As far as agricultural equipment theft is concerned, only 292 incidents occurred in 2014, a 10% decline from the 324 events of 2013, the Border Police said.

Stealing of agricultural products marginally decreased between 2013 and 2014, with 179 events occurring two years ago and 178 last year.

Nonetheless, property damage incidents rose 11% between 2013 and 2014, from 147 events to 164, the security branch reported.

Despite the drop in agriculture- related theft from 2013 to 2014, 97 indictments were filed in 2014 against gangs and others who committed crimes in the sector – almost the same number of indictments filed in 2013.

The Border Police attributed this rising percentage of indictments to the increased willingness of farmers to report violations.

Although agricultural crime is typically mostly in rural areas of the country, territorially, such areas make up about 85% of the country’s lands, according to the law enforcement unit. Meanwhile, criminal gangs are using increasingly sophisticated techniques to commit their offenses, so the authorities must constantly learn these new operational systems and adjust their responses as necessary, it said.

In 2014, the Border Police opened up the first police station of its kind – a station in Mateh Yehuda Regional Council made up entirely of border policemen focusing on the rural sector.

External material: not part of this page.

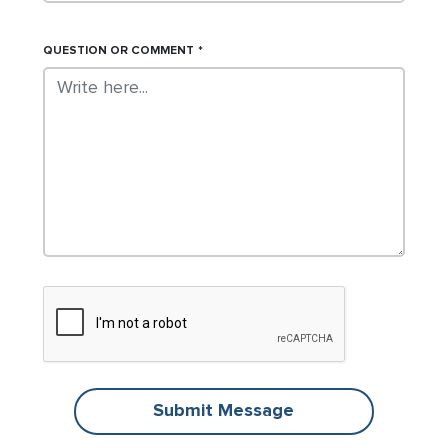
QUESTION OR COMMENT
Submit Message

Prevention and deterrence of agricultural crimes occurs in collaboration with other organizations, such as the Israel Nature and Parks Authority, Keren Kayemeth LeIsrael-Jewish National Fund, the Israel Electric Corporation and plant and animal control units, the statement added.

“We implemented a comprehensive reform dealing with this crime, while investing all the resources at our disposal and increasing the presence of patrols within the communities themselves,” said Border Police head Asst.-Ch. Amos Yaakov.

“The continued decline in the extent of agricultural crime as well as the increase in the percent of civil reporting, testifies to the effectiveness of the response and the increase in the sense of security of the law-abiding citizen.”

Yaakov pledged that tackling agricultural crimes would remain a central target of the Border Police, which will be boosting its manpower and technological capabilities, in conjunction with the Public Security Ministry.

Doing so, he added, will “strengthen the relationship with farmers and grant citizens optimal police services.”